Terminal AI agents—agents that run in shell environments—increasingly rely on command denylists to block dangerous operations. But a new research paper reveals that these denylists are often alarmingly incomplete, leaving systems exposed. The study, posted on arXiv, presents CmdNeedle, an automated pipeline that uncovers bypass commands that circumvent such blocking mechanisms.
The Fragility Problem
According to the paper by Chen, Chuyang, Lin, and Zhiqiang, terminal AI agents use a three-list command-gating mechanism: allowlists, denylists, and a default policy. Denylists serve as the primary defense, listing dangerous commands that the agent must not execute. However, modern operating systems ship a huge and growing set of shell commands with overlapping functionalities. Even well-maintained built-in denylists—such as that of Claude Code, an AI agent by Anthropic—can overlook alternative commands that invalidate the denylist's effectiveness. The researchers term this "command denylist fragility."
The study formalizes the problem and proposes CmdNeedle, an LLM-driven pipeline that automatically discovers bypasses. CmdNeedle prompts a large language model to propose potential workaround commands, then executes them in a sandboxed validator, iteratively repairing failed attempts until a valid bypass is found.
Evaluation on Real-World Denylists
The team applied CmdNeedle to 1,709 real-world command denylists collected from GitHub, containing a total of 13,332 denylist rules. The results are stark:
| Metric | Value |
|---|---|
| Denylists found fragile | 69.0–98.6% |
| Total denylists tested | 1,709 |
| Denylist rules analyzed | 13,332 |
"69.0–98.6% of the denylists are fragile, that this fragility occurs consistently across projects and agents" — according to the arXiv paper.

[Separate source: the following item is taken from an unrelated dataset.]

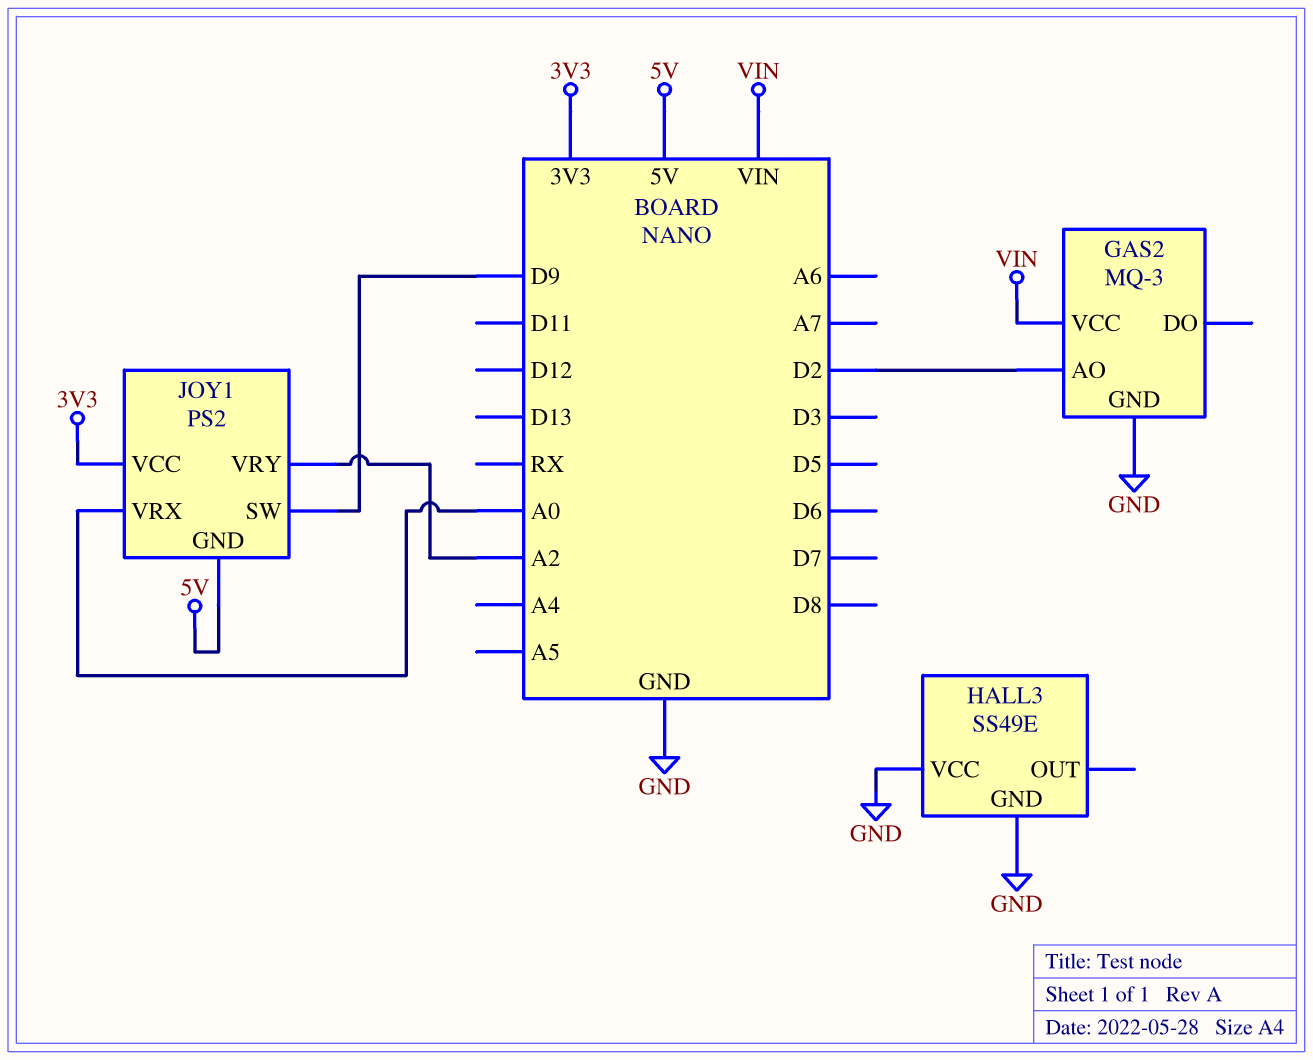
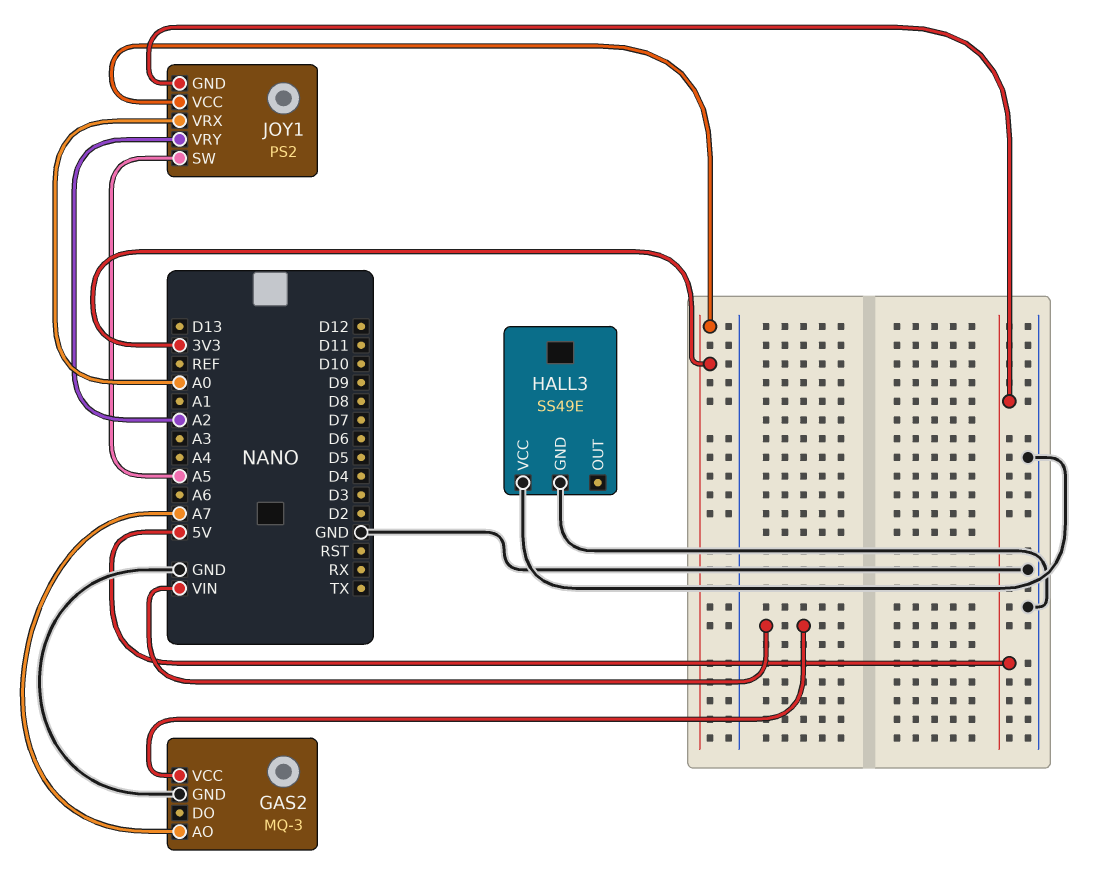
GAS2 pin AO: D2 -> A7
JOY1 pin SW: D9 -> A5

The wide range (69.0% to 98.6%) depends on the strictness of evaluation criteria, but even the lower bound indicates a massive security gap. The fragility was consistent across different projects and AI agents, suggesting a systemic issue rather than isolated cases.
Root Causes and Implications
The researchers investigated possible root causes for the fragility. While the paper does not name specific causes in the provided text, it states that several validity checks support certain hypotheses. The work is intended to "facilitate future research and practice regarding the command denylists used by AI agents."
For enterprises deploying AI agents—especially in security-sensitive contexts like supply chain management or financial systems—the findings are a red flag. If a denylist can be bypassed by an attacker, the agent could be tricked into executing harmful commands, leading to data breaches or system compromise. The study underscores the need for more robust gating mechanisms, possibly combining denylists with allowlists and real-time anomaly detection.
The CmdNeedle pipeline itself could be used by security teams to audit their own denylists before deployment, turning the research into a practical tool. Given the rapid adoption of AI agents, addressing command denylist fragility is a pressing cybersecurity priority.